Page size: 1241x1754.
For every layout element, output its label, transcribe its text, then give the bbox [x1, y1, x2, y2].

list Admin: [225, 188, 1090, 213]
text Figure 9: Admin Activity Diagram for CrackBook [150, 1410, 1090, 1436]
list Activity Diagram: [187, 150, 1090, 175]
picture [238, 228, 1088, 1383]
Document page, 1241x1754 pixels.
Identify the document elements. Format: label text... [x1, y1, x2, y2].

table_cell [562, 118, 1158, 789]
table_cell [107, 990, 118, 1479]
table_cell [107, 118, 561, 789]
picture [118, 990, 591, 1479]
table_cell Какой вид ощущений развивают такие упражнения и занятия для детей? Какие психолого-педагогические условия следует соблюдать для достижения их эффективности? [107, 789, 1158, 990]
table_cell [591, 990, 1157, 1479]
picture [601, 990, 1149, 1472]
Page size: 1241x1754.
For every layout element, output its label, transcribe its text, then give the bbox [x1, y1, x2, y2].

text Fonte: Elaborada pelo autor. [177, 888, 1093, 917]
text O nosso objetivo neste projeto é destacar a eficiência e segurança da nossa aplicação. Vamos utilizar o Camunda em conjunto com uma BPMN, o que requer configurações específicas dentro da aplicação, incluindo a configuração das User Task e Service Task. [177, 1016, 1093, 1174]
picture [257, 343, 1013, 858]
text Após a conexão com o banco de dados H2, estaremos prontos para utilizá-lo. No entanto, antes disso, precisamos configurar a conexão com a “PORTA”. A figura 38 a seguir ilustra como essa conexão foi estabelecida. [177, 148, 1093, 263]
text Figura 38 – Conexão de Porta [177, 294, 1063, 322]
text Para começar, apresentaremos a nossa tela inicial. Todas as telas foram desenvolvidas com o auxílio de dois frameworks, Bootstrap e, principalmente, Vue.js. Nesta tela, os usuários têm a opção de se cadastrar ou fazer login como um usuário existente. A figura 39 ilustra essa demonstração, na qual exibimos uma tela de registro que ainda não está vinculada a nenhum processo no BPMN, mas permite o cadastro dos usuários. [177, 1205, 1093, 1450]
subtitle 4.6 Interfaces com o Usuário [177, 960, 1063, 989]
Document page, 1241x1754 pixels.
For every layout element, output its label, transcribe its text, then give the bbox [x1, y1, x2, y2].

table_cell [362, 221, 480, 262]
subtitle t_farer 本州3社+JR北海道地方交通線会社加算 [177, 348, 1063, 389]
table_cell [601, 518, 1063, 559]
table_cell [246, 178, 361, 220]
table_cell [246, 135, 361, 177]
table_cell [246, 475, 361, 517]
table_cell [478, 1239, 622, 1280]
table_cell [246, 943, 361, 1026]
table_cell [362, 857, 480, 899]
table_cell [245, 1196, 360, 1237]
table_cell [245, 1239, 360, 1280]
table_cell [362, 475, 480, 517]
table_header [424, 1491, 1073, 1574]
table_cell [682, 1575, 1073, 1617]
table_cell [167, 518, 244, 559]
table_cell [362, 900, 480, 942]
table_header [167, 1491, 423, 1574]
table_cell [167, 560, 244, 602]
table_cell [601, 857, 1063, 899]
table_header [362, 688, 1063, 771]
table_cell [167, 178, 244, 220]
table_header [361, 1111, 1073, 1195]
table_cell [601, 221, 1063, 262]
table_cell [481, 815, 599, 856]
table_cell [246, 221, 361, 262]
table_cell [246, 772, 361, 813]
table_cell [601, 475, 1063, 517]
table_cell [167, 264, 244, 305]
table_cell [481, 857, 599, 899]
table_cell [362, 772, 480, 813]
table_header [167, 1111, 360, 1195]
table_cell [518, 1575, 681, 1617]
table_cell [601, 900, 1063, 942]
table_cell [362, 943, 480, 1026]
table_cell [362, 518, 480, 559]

________

WORK REQUIRED: Your answer must consist solely of the lines from the one containing "table_header [362, 688, 1063, 771]" through the last line of the entries, reproduced exactly.

EXPECTED OUTPUT:
table_header [362, 688, 1063, 771]
table_cell [167, 178, 244, 220]
table_header [361, 1111, 1073, 1195]
table_cell [601, 221, 1063, 262]
table_cell [481, 815, 599, 856]
table_cell [246, 221, 361, 262]
table_cell [246, 772, 361, 813]
table_cell [601, 475, 1063, 517]
table_cell [167, 264, 244, 305]
table_cell [481, 857, 599, 899]
table_cell [362, 772, 480, 813]
table_header [167, 1111, 360, 1195]
table_cell [518, 1575, 681, 1617]
table_cell [601, 900, 1063, 942]
table_cell [362, 943, 480, 1026]
table_cell [362, 518, 480, 559]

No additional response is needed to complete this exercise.